Aku sudah membayangkan bagaimana jadinya nanti dan di mana akan meletakkannya---monstera, aglonema, dan caladium---tak tahu apakah suatu saat aku akan melihatnya mekar kuncup bunga selain daun yang anekarupa. Namanya juga cukup aneh, 'Kuping Keledai', 'Tengkorak Hijau', 'Black Jack', 'Polka Green', 'Red Kujang', 'Janda Bolong' dan 'Duda Buntu', 'Perawan Tingting' dan 'Jejaka Tongtong'.
Tiga nama terakhir hanya karanganku saja.
Kata tetanggaku, Janda Bolong seharga mobil. Aku tersenyum geli. Dia tersinggung.
Dan tiba pada suatu hari yang cerah di bulan Oktober, umbi-umbi itu mekar, kulit tipisnya rontok saat kami memecahkannya ke dalam beberapa pot, bagai tetesan coklat bundar di telapak tangan kami, hanya sedikit lebih berat dari yang tadi perkirakan.
Matahari menghangatkan punggung kami saat kami membungkuk, mematangkan provitamin D dalam tulang seperti anjuran para pakar kesehatan untuk menambah daya tubuh terhadap virus.
Sekarang bulan Desember, langit gelap dan udara lembap.
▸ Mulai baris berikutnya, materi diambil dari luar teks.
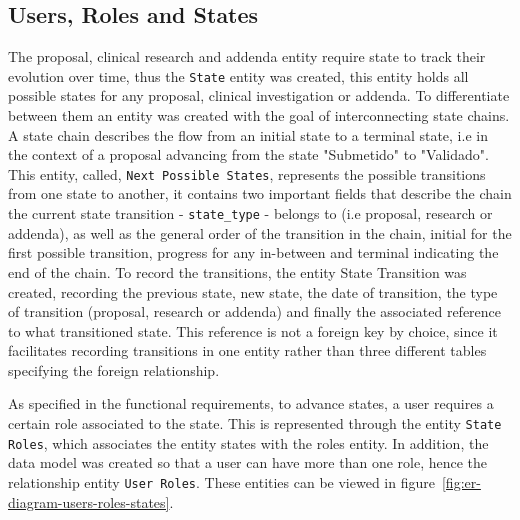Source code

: \subsection{Users, Roles and States}
The proposal, clinical research and addenda entity require state to track their evolution over time, thus the \lstinline{State} entity was created, this entity holds all possible states for any proposal, clinical investigation or addenda. To differentiate between them an entity was created with the goal of interconnecting state chains. A state chain describes the flow from an initial state to a terminal state, i.e in the context of a proposal advancing from the state "Submetido" to "Validado". This entity, called, \lstinline[keywordstyle=\color{black},commentstyle=\color{black},stringstyle=\color{black}]{Next Possible States}, represents the possible transitions from one state to another, it contains two important fields that describe the chain the current state transition - \lstinline{state_type} - belongs to (i.e proposal, research or addenda), as well as the general order of the transition in the chain, initial for the first possible transition, progress for any in-between and terminal indicating the end of the chain.
To record the transitions, the entity State Transition was created, recording the previous state, new state, the date of transition, the type of transition (proposal, research or addenda) and finally the associated reference to what transitioned state. This reference is not a foreign key by choice, since it facilitates recording transitions in one entity rather than three different tables specifying the foreign relationship. 

As specified in the functional requirements, to advance states, a user requires a certain role associated to the state. This is represented through the entity \lstinline{State Roles}, which associates the entity states with the roles entity. In addition, the data model was created so that a user can have more than one role, hence the relationship entity \lstinline{User Roles}.
These entities can be viewed in figure~\ref{fig:er-diagram-users-roles-states}.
Awan hitam menggantung rendah. Hujan merendam segalanya, termasuk apa ada dalam ingatan tentang apa yang kami lakukan dua bulan lalu.
Apa yang tadinya ada di tanah kusam berbatu tergenang air hujan semalam, kini tak bersisa. Seolah sulap dan sihir mengaduk apa pun yang tumbuh di lahan sempit abu-abu kecokelatan.
Kamu tahu? Sedetik pun aku tak merasa kehilangan.